On Vibe Coding and What It Means To Be a Developer

Another point of friction was around “vibe coding” — the use of AI to generate code that the developer might not fully understand.

The presenter argued:

“If you’re a developer, you shouldn’t vibe code.”

I understand the concern: developers shouldn’t surrender their agency or outsource their reasoning to the model. That part is absolutely correct.

But here’s where I part ways with the framing.

My definition of vibe coding is this:

Vibe coding is AI-assisted programming beyond the boundary of your own competency.

As a senior engineer, you frequently operate outside your comfort zone — new languages, unfamiliar frameworks, different platforms. You rely on foundational principles, not encyclopedic memorization.

In that setting, vibe coding is not a shortcut. It’s a reasonable and modern way to work. To me, AI behaves like an endless team of junior developers. They can draft code quickly, but I still own the architectural decisions, the reasoning, the debugging, and the final result.

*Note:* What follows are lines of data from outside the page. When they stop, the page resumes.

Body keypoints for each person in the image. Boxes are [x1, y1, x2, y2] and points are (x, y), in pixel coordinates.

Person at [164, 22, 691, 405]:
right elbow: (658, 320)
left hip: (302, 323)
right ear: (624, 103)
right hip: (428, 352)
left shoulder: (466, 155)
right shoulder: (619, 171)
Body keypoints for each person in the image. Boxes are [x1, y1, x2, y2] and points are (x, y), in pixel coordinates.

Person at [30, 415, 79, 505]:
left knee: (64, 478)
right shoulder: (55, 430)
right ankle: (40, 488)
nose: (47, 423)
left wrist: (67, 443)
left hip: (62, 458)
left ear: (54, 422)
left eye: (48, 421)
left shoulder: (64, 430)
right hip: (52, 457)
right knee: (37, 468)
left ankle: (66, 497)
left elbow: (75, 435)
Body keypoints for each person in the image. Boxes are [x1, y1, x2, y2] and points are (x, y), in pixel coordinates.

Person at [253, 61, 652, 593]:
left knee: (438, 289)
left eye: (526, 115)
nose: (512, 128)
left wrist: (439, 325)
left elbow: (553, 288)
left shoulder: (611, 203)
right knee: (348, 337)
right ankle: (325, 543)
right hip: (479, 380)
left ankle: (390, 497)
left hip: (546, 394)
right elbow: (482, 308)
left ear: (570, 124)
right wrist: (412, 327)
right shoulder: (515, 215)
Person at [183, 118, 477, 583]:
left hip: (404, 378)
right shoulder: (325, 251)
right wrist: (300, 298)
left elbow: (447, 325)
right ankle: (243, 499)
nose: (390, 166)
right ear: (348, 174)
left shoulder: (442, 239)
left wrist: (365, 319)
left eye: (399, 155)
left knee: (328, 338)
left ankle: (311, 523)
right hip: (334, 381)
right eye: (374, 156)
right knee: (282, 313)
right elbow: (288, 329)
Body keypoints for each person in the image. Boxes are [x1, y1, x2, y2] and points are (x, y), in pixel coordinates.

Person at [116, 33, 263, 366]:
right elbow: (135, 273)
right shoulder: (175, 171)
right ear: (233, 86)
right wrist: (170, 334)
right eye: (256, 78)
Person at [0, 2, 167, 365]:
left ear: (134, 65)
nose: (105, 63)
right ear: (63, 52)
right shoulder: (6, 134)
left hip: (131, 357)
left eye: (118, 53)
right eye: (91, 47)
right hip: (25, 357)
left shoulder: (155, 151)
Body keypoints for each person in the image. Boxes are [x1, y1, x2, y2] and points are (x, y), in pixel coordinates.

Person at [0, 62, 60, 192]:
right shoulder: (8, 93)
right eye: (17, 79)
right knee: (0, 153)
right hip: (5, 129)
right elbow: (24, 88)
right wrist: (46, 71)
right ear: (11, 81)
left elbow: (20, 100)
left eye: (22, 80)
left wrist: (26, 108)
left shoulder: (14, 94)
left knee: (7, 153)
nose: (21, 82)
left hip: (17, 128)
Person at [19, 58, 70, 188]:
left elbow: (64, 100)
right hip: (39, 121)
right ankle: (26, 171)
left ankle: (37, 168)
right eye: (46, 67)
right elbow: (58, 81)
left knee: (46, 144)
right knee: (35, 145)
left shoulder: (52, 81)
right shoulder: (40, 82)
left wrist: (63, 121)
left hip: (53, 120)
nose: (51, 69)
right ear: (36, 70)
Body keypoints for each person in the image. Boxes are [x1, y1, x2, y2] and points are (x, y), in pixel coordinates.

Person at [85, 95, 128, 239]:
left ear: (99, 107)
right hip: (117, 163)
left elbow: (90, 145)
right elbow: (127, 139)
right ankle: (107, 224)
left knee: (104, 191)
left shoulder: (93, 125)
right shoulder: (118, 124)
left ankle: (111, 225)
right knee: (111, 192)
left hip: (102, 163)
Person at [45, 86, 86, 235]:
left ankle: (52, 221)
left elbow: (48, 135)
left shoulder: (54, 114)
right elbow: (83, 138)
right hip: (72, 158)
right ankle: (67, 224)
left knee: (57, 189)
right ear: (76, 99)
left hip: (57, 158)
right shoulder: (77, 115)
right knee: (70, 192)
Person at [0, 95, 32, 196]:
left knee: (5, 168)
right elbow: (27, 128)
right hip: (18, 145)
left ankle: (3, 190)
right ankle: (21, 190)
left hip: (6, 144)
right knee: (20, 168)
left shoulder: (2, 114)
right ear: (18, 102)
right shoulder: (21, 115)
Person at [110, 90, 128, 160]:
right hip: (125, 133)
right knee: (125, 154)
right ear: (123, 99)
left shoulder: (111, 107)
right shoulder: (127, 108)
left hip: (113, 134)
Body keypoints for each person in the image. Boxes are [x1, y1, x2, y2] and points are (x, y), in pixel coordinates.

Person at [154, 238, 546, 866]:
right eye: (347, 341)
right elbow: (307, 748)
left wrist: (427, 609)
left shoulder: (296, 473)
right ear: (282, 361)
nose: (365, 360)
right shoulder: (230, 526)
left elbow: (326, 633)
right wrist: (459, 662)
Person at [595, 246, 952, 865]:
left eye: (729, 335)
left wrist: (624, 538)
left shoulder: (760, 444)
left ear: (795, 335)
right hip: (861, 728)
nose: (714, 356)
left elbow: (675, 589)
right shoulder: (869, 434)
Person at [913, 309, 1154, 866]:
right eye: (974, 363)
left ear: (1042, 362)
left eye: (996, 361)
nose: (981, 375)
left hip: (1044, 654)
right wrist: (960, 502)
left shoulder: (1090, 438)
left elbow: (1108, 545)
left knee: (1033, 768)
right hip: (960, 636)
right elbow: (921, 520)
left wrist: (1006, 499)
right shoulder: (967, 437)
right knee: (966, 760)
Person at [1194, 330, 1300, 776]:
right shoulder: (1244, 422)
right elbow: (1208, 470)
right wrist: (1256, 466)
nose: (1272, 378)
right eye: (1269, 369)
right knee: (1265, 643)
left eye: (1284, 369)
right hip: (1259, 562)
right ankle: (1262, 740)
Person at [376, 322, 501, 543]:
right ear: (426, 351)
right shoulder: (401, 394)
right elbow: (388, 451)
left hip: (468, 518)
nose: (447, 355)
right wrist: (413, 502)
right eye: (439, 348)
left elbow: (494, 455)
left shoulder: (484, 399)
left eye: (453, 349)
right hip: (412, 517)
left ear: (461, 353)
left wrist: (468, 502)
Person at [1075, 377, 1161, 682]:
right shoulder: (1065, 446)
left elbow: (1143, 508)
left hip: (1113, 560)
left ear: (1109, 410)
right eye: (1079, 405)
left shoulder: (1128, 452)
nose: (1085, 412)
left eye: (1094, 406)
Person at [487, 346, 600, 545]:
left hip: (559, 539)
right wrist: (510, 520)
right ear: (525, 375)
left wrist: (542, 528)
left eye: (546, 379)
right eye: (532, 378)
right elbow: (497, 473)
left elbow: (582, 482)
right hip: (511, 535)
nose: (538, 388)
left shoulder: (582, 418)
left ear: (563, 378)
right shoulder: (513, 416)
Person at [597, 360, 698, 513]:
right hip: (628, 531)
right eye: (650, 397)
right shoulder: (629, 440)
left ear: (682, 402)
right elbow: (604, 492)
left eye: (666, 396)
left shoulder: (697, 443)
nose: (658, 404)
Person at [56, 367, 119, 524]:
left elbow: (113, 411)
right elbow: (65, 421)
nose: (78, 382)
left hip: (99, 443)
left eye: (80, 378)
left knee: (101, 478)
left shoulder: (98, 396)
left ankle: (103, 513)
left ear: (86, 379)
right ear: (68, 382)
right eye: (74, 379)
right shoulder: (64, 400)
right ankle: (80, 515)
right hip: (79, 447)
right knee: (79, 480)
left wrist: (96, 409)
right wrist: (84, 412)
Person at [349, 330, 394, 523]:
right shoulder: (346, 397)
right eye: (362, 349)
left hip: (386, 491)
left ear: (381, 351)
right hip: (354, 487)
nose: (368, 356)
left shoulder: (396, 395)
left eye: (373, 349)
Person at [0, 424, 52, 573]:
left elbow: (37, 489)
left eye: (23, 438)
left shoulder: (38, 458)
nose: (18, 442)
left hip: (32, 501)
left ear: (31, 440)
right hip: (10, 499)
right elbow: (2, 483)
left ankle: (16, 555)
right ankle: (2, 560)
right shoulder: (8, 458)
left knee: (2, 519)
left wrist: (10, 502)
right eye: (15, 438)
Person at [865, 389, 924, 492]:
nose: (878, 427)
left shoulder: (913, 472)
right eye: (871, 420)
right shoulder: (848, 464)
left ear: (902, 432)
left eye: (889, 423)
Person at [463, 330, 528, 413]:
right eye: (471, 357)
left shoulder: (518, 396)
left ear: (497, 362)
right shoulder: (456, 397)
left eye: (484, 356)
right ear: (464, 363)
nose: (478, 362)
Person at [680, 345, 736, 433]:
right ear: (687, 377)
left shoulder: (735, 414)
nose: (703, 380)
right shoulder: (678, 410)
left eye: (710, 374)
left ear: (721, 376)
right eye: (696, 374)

Where the presenter and I absolutely agree is on the misuse of vibe coding: people who treat it as an “instant developer” button. The craft still matters. Reasoning still matters. Understanding still matters.

But used properly, vibe coding accelerates experienced engineers. It doesn’t replace them.

Where Our Perspectives Align

Despite the points of disagreement, the talk reinforced two things I think are universally true:

Owning the context window is essential to reliable AI behavior.
We need more rigorous frameworks for evaluating agentic systems.

The talk sparked thinking in areas that desperately need clarity, documentation, and agreed-upon patterns.

What I Took Away

A few clear themes emerged for me throughout the session:

The industry is converging on a shared vocabulary for concepts practitioners have used for years.
There are meaningful disagreements on agents, RAG, vibe coding, and what constitutes real engineering — but these disagreements sharpen our understanding.
The entire industry is overweighting model development, when the real explosion of opportunity lies in application development.
Evaluation and context window management remain the two most important unsolved practical challenges.
AI is becoming part of the software development craft — not a replacement for it.

Conclusion

The first meeting of Buckeye AI session offered a valuable snapshot of where the field is heading and where it’s still unsettled. It underscored the difference between those who build models and those who build with models — and reminded me that the real wave of innovation will come from the latter. As patterns solidify, terminology matures, and tooling becomes more accessible, the next era of AI development will be shaped not by model training but by thoughtful application.

We don’t need millions of model developers. We need millions of AI application developers — engineers who know how to apply these tools to real problems.